According to estimates, it accounts for at least 30% of the traffic to a general news web site, a percentage which is increasing rapidly. Moreover, since web-users remain significantly longer on news sites using this format, liveblogging has also become an important factor in audience engagement.
>> Read this article in French >>
UPDATE. On Monday, November 14, France Televisions launched its continuous news platform, available on the Web and on mobile devices. (1) This project advances the concept of liveblogging to the extreme – for now. Effectively, it is based on a continuous live blog which disseminates, from 6 am to midnight (stories such as the strike at the Employment Department, the nomination of Mario Monti, the latest on DSK, the hostages liberated in Yemen, etc.), via video, photos, and written content. All this is created by livebloggers, a new breed of journalists who have become specialists in digital blogging, and who answer the audience’s questions and comments about the news in real time.
In terms of the editorial slots for importance of news, liveblogging follows this structure: if the news is of lesser importance, three written lines will suffice. If it’s a major news story, it will be the object of several entries, with various angles of development of the story, either included in that day’s live blog on the topic or covered in a different thread.
For Nico Pitney, executive editor of the Huffington Post, in an interview by the Nieman Lab, two out of three web users are attracted to liveblogging. “We basically imagined three types of readers,” Pitney said. “One who just wanted the key facts from the story, a solid overview that’s basically a traditional news story. This person is not interested in the minute details and the live-blog coverage.

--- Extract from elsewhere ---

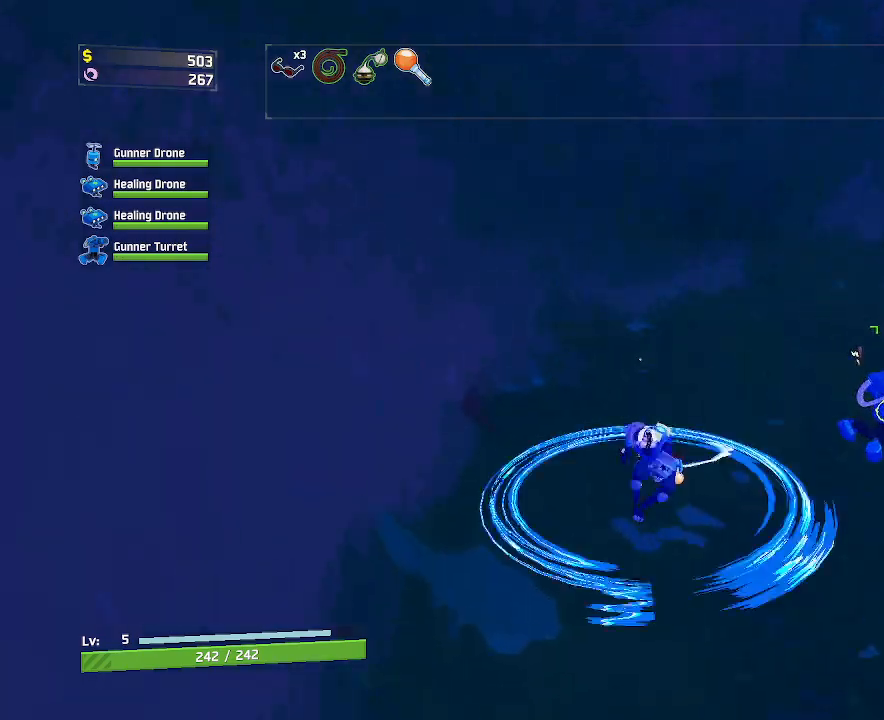
{"keys": ["a", "shift", "w"], "mouse": [], "events": [[333, "mouse_right", "up"], [383, "shift", "down"], [450, "a", "down"]]}
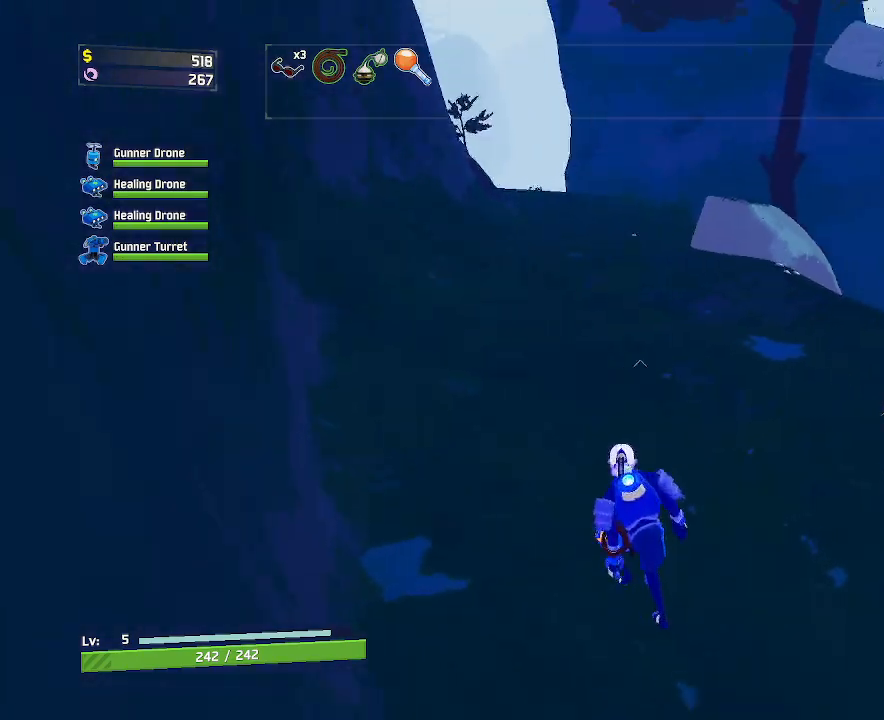
{"keys": ["a", "w"], "mouse": [], "events": [[33, "shift", "up"], [283, "space", "down"], [433, "space", "up"]]}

Then there’s another type of user who already knows the overview and does want the key facts and live-blog coverage. And finally there’s a third kind of user — and we count this as a large percentage of our users — who wanted the overview, but then once they saw the live blog, it got them in deeper, and it made them more engaged in the story.”
And, of course, readers remain glued to their screens, caught in the spell of the live blog, a and the promise of instant updates on a big story as it unfolds.
Liveblogging: the new TV
Why are live blogs so endlessly appealing? This was the key question at a workshop organized last week at a Journalism Conference in Poitiers, France. (2)
“Readers feel as though they are creating the news,” explained Karine Broyer, Editor-in-Chief for Internet and New Medias at France 24. “During the events in Egypt, some people were asking questions on the live blog for our special correspondent, who was on location at Place Tahir in Cairo. They addressed him by his first name, Karim. And if the question was relevant, Karim Hakiki answered on the spot, perhaps giving readers the impression that their comments had played a part in the creation of the news.”
“During the televised debates of for the French Socialist Party Primary, we chose not to have a live blog on the site – too France-centric for an international media source like France 24. Perhaps we made a mistake; I don’t know. Our viewers ranted on Twitter, ‘Are you asleep or what? You have to liveblog this…’”
Types of comments on live blogs
“Internet users are participants,” notes Jonathan Parienté, a journalist covering the presidential elections at LeMonde.fr. He cites three basic forms of comments on live blogs:
1. Basic comments such as “I like, I don’t like/ It’s good, it’s not good”
2. Comments that are questions
3. Comments that add information to the story.
Whereas by default on lemonde.fr, no comment is published in a live blog until screened and approved by the editorial team, in general the rules are simple: a type 1 comment is kept if the reader expands a bit on his or her opinion; but to be honest, it doesn’t have much journalistic interest. Type 2 forms the bulk of the comments that are published in live blogs and are useful in articulating the editorial position, giving a visual sense of a dialogue between readers and editors, the latter remaining in an ultimate position of arbiters. Type 3, quite rare, is very useful from a journalistic point of view, and naturally requires verification and fact-checking before it can be published. But it can sometimes change the course of the story, since the information is coming from outside of the editorial department.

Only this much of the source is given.